WHAT YOU SHOULD DO =>
Reproduce the lines without alteration, beginning at the start of the items and continuing through the line containing "- Length: 166.3 (±74.9)", including that line, and nothing further.
==================================================
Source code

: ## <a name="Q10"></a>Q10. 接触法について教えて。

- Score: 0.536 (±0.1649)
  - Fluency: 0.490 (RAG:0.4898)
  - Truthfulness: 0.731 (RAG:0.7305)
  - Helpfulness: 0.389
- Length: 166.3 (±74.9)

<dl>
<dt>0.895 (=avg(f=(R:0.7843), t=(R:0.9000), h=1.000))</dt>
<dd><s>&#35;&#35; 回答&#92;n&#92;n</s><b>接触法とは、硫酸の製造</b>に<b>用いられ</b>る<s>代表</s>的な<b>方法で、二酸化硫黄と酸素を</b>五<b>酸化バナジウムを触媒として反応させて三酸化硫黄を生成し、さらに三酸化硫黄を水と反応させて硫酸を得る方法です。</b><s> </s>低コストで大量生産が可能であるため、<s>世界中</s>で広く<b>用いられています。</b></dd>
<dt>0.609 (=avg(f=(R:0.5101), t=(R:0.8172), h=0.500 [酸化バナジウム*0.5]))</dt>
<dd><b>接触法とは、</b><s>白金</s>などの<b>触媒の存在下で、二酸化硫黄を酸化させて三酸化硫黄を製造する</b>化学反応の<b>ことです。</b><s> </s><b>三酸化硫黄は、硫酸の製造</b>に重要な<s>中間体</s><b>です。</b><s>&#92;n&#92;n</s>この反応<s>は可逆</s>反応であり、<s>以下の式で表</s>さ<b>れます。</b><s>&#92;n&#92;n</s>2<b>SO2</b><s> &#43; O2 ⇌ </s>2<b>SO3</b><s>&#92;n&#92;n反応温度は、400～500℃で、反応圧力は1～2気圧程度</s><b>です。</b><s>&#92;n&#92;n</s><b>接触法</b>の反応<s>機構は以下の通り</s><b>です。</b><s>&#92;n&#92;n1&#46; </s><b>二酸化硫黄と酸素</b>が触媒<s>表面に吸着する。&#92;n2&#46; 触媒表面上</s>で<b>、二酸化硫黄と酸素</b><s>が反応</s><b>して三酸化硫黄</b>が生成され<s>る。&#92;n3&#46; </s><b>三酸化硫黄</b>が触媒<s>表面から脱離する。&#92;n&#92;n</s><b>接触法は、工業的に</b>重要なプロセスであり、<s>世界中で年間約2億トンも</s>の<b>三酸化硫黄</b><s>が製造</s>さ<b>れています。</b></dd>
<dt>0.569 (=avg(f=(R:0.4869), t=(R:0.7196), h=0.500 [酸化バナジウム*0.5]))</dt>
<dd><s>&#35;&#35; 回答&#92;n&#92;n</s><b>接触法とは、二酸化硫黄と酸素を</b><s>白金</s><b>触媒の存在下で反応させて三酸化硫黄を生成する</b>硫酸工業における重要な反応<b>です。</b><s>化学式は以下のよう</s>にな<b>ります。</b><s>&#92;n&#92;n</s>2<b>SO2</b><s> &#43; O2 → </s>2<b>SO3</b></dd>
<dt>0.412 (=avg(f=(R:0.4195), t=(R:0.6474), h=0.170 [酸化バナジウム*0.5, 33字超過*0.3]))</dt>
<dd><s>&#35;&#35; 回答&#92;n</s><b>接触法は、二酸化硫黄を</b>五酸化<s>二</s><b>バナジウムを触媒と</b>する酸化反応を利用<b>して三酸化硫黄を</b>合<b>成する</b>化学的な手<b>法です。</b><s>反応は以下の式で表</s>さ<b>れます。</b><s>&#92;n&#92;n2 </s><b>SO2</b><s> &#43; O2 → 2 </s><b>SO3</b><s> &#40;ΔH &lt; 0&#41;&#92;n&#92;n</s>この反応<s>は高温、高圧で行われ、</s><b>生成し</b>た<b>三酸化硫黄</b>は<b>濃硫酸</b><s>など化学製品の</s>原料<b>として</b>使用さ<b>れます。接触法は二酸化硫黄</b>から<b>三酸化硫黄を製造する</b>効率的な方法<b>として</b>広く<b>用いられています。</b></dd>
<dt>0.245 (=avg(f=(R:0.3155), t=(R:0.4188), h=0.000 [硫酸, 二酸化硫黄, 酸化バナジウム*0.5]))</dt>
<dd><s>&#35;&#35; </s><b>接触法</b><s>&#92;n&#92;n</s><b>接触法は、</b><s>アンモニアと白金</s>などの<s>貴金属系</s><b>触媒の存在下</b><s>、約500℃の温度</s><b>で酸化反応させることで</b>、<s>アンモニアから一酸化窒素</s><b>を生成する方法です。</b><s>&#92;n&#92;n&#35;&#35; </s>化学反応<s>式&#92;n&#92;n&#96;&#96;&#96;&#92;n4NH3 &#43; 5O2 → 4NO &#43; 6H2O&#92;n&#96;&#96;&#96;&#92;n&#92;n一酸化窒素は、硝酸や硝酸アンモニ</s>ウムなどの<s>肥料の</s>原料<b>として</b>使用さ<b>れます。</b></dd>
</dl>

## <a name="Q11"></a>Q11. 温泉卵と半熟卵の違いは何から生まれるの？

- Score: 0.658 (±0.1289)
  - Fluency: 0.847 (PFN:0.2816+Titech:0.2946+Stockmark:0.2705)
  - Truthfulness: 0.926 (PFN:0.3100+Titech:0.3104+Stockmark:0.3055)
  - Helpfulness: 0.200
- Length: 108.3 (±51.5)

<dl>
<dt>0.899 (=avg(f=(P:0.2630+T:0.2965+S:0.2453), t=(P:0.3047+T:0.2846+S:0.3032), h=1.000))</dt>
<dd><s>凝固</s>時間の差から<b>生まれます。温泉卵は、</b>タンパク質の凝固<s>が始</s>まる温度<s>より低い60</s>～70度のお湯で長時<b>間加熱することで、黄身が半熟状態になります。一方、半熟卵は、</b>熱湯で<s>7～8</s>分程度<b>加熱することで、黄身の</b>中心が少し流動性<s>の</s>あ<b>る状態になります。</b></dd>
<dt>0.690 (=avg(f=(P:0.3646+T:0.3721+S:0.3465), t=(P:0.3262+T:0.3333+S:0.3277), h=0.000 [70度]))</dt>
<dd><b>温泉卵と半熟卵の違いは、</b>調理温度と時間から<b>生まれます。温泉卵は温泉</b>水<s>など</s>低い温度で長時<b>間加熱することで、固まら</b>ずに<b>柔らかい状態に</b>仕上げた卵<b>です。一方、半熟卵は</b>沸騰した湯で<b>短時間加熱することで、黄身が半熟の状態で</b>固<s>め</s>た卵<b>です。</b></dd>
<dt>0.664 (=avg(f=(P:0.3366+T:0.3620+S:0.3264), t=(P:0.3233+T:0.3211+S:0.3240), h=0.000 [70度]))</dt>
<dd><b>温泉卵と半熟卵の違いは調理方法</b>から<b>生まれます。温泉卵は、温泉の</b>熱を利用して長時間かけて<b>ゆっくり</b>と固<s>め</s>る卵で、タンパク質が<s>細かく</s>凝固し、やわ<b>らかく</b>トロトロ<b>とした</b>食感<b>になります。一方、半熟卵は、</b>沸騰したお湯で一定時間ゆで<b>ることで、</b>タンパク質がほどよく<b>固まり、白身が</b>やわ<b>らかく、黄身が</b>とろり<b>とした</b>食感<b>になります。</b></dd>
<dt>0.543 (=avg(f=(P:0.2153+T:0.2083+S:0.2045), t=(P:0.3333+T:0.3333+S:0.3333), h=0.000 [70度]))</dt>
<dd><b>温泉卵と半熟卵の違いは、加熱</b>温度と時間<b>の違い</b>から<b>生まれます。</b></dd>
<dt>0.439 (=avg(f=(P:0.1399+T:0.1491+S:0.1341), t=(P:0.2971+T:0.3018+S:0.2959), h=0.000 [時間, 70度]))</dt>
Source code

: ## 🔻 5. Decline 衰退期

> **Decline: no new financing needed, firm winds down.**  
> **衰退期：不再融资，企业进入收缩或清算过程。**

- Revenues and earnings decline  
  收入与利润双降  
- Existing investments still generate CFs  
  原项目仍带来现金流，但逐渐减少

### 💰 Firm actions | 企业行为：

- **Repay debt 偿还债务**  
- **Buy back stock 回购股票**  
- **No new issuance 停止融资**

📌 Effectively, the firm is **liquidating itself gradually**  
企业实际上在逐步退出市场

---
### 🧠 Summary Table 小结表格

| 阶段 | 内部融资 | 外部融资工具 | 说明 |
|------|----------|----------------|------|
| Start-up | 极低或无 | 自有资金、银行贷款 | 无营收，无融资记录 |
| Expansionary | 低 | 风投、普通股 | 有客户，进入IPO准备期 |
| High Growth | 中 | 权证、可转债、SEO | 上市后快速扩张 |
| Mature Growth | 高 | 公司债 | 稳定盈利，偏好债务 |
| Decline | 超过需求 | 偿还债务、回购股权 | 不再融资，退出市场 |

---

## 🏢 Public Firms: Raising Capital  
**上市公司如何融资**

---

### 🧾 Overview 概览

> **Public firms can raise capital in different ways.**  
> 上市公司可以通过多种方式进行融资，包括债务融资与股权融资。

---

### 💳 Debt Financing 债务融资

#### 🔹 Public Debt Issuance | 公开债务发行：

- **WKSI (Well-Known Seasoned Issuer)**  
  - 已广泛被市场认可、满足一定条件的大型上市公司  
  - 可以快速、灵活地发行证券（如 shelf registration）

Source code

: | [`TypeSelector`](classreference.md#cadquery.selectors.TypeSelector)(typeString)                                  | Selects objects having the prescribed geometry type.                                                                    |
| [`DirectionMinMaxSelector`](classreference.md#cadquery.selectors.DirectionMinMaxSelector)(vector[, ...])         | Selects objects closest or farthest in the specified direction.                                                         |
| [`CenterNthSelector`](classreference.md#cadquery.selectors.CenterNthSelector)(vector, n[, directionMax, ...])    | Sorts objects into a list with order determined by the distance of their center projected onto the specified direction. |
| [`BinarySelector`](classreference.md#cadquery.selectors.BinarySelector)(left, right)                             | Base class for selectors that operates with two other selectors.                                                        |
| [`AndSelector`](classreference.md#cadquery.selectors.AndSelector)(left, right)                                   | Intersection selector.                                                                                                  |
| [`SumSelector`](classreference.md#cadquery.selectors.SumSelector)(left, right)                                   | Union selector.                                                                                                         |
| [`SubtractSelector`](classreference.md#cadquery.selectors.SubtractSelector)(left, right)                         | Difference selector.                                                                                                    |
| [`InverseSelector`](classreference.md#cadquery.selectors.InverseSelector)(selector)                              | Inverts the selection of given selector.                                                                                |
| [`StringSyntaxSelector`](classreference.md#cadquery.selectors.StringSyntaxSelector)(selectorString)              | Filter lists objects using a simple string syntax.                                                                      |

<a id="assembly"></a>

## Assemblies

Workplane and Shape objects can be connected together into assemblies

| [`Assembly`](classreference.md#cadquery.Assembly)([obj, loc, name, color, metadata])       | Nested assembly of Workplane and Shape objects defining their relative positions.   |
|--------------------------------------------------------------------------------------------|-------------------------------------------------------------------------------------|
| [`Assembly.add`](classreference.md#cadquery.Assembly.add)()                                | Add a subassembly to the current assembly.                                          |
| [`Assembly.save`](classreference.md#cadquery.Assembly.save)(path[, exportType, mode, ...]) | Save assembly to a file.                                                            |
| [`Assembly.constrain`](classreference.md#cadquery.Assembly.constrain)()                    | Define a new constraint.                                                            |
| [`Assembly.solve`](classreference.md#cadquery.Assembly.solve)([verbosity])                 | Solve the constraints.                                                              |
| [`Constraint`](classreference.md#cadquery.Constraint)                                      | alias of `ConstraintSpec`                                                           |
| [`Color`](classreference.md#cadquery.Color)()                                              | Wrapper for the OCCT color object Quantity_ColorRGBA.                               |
==================================================
OUTPUT FOR THIS EXERCISE =>
Source code

: ## <a name="Q10"></a>Q10. 接触法について教えて。

- Score: 0.536 (±0.1649)
  - Fluency: 0.490 (RAG:0.4898)
  - Truthfulness: 0.731 (RAG:0.7305)
  - Helpfulness: 0.389
- Length: 166.3 (±74.9)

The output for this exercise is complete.